The answer must be an exact copy of the lines from the one with "List each element's" through the final line below, with no pictures and nothing else.

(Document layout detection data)
*****

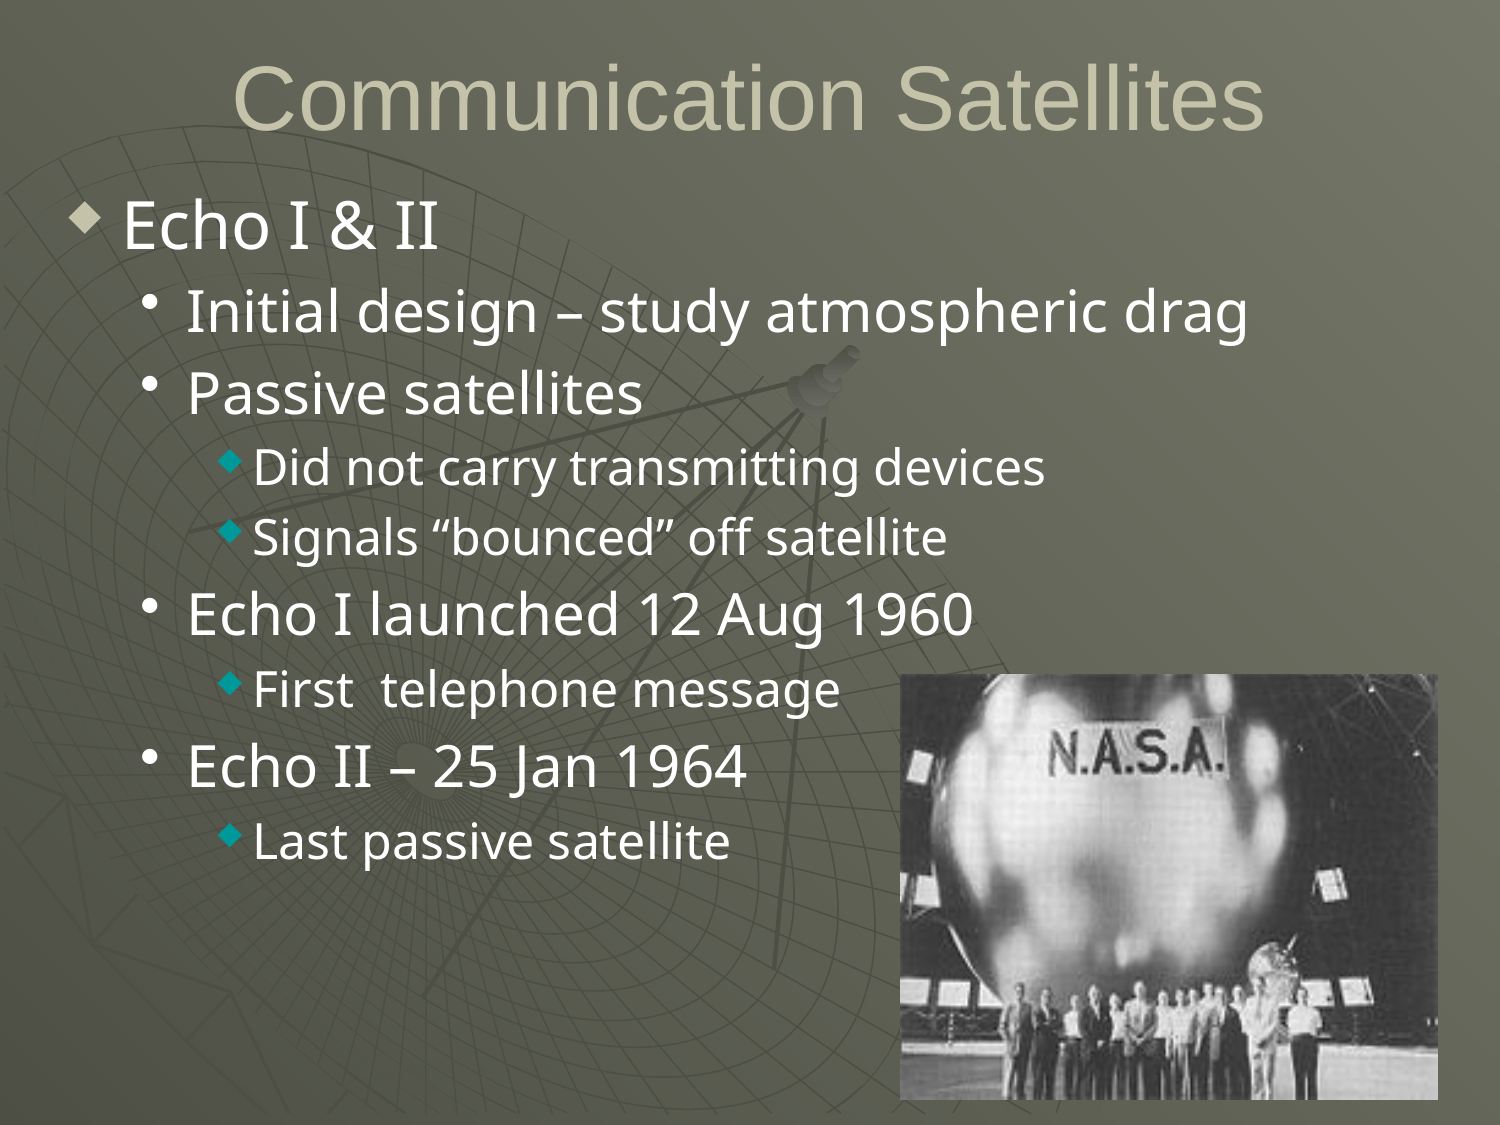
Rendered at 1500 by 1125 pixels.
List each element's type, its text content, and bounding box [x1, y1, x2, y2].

picture [899, 674, 1438, 1101]
list Echo I & II Initial design – study atmospheric drag Passive satellites Did not carry transmitting devices Signals “bounced” off satellite Echo I launched 12 Aug 1960 First telephone message Echo II – 25 Jan 1964 Last passive satellite [49, 174, 1438, 1125]
title Communication Satellites [74, 24, 1426, 163]
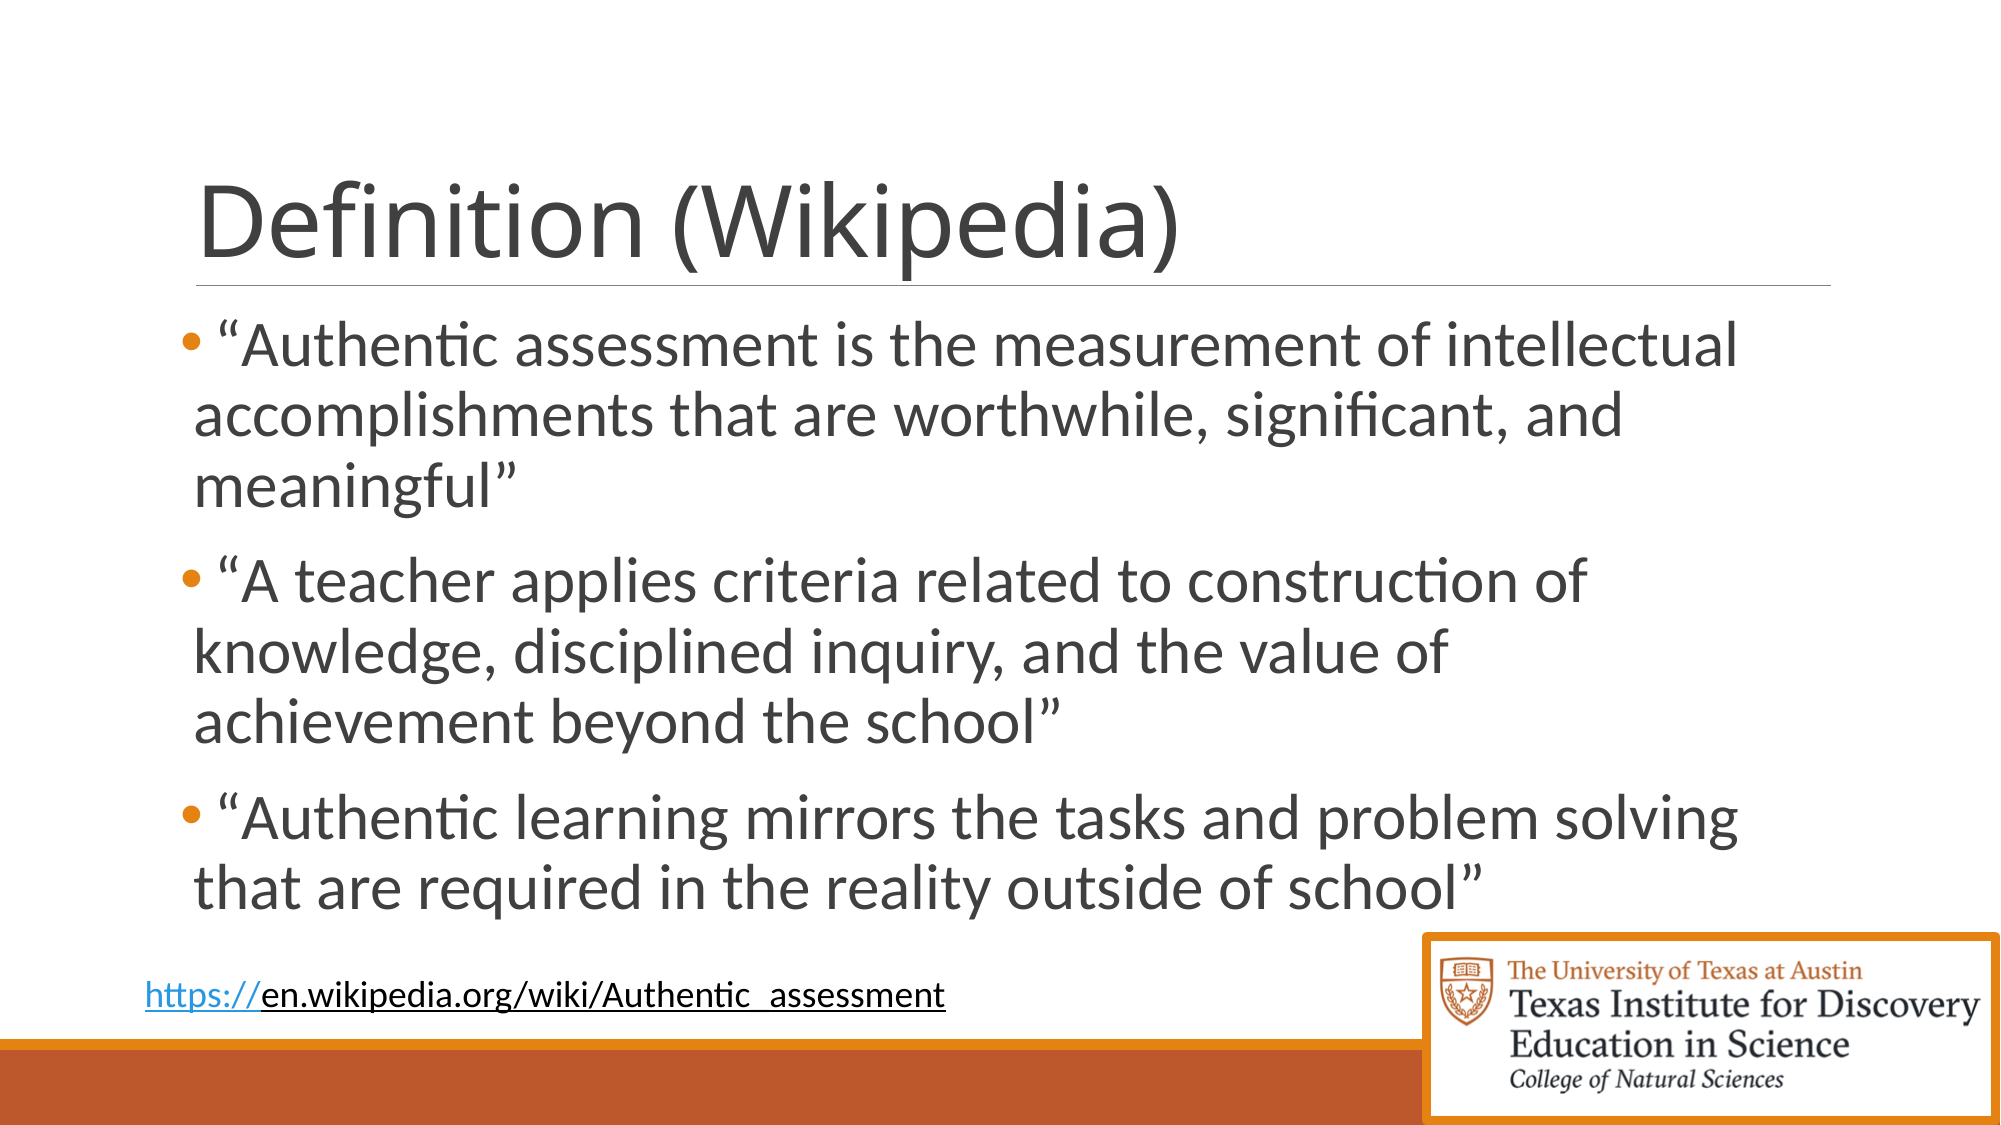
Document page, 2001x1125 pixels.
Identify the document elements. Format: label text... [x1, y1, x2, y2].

title Definition (Wikipedia) [180, 47, 1830, 285]
text_box https://en.wikipedia.org/wiki/Authentic_assessment [129, 962, 970, 1023]
picture [1422, 932, 2000, 1125]
list “Authentic assessment is the measurement of intellectual accomplishments that are worthwhile, significant, and meaningful” “A teacher applies criteria related to construction of knowledge, disciplined inquiry, and the value of achievement beyond the school” “Authentic learning mirrors the tasks and problem solving that are required in the reality outside of school” [180, 302, 1803, 933]
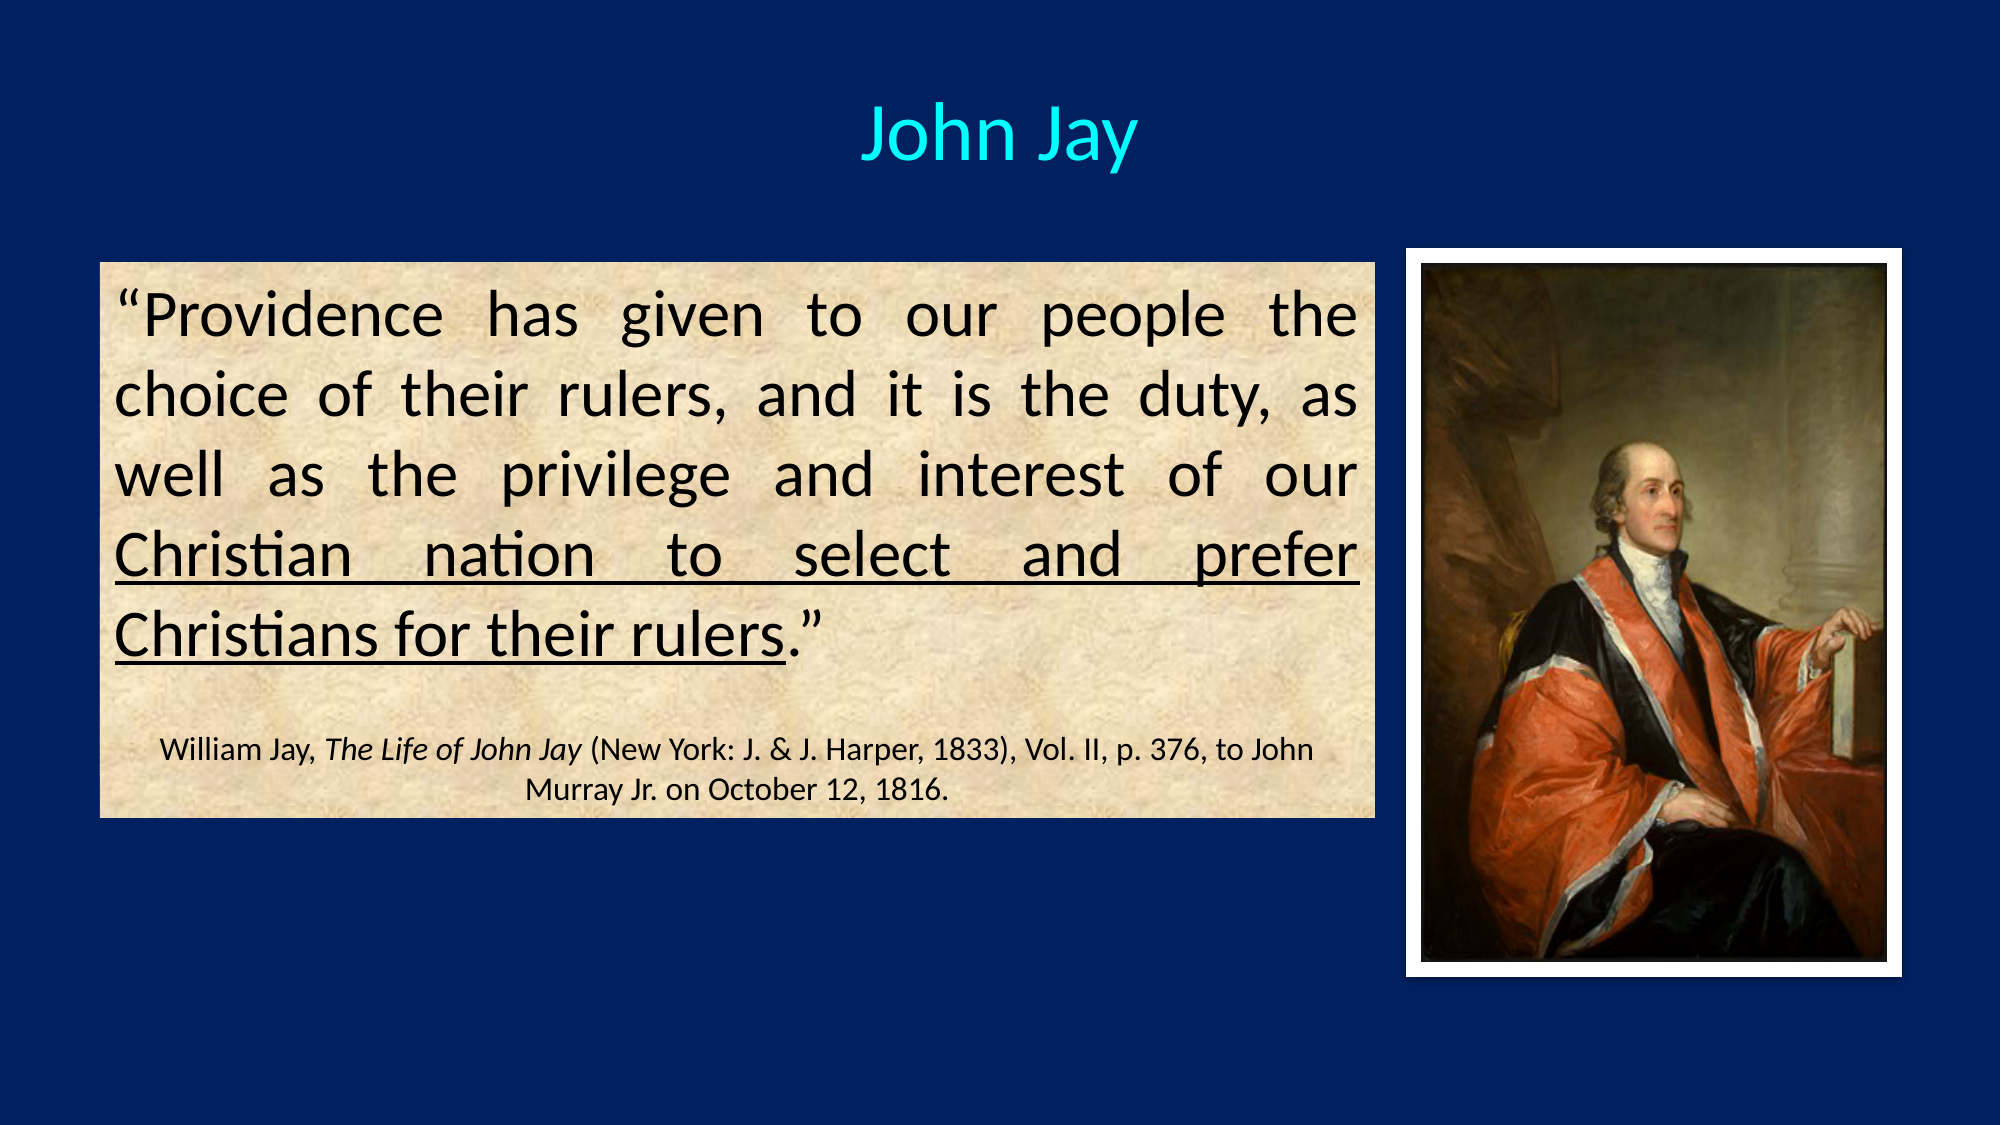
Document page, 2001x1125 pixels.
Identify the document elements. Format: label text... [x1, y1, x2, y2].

title John Jay [300, 37, 1700, 218]
picture [1420, 262, 1888, 963]
list “Providence has given to our people the choice of their rulers, and it is the duty, as well as the privilege and interest of our Christian nation to select and prefer Christians for their rulers.” William Jay, The Life of John Jay (New York: J. & J. Harper, 1833), Vol. II, p. 376, to John Murray Jr. on October 12, 1816. [99, 262, 1376, 818]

*****

» Written response:
List each element's type, its text content, and bounding box [x1, y1, x2, y2].

picture [899, 674, 1438, 1101]
list Echo I & II Initial design – study atmospheric drag Passive satellites Did not carry transmitting devices Signals “bounced” off satellite Echo I launched 12 Aug 1960 First telephone message Echo II – 25 Jan 1964 Last passive satellite [49, 174, 1438, 1125]
title Communication Satellites [74, 24, 1426, 163]
Document page, 2001x1125 pixels.
Identify the document elements. Format: label text... [x1, y1, x2, y2].

title Definition (Wikipedia) [180, 47, 1830, 285]
text_box https://en.wikipedia.org/wiki/Authentic_assessment [129, 962, 970, 1023]
picture [1422, 932, 2000, 1125]
list “Authentic assessment is the measurement of intellectual accomplishments that are worthwhile, significant, and meaningful” “A teacher applies criteria related to construction of knowledge, disciplined inquiry, and the value of achievement beyond the school” “Authentic learning mirrors the tasks and problem solving that are required in the reality outside of school” [180, 302, 1803, 933]
Document page, 2001x1125 pixels.
Identify the document elements. Format: label text... [x1, y1, x2, y2].

title John Jay [300, 37, 1700, 218]
picture [1420, 262, 1888, 963]
list “Providence has given to our people the choice of their rulers, and it is the duty, as well as the privilege and interest of our Christian nation to select and prefer Christians for their rulers.” William Jay, The Life of John Jay (New York: J. & J. Harper, 1833), Vol. II, p. 376, to John Murray Jr. on October 12, 1816. [99, 262, 1376, 818]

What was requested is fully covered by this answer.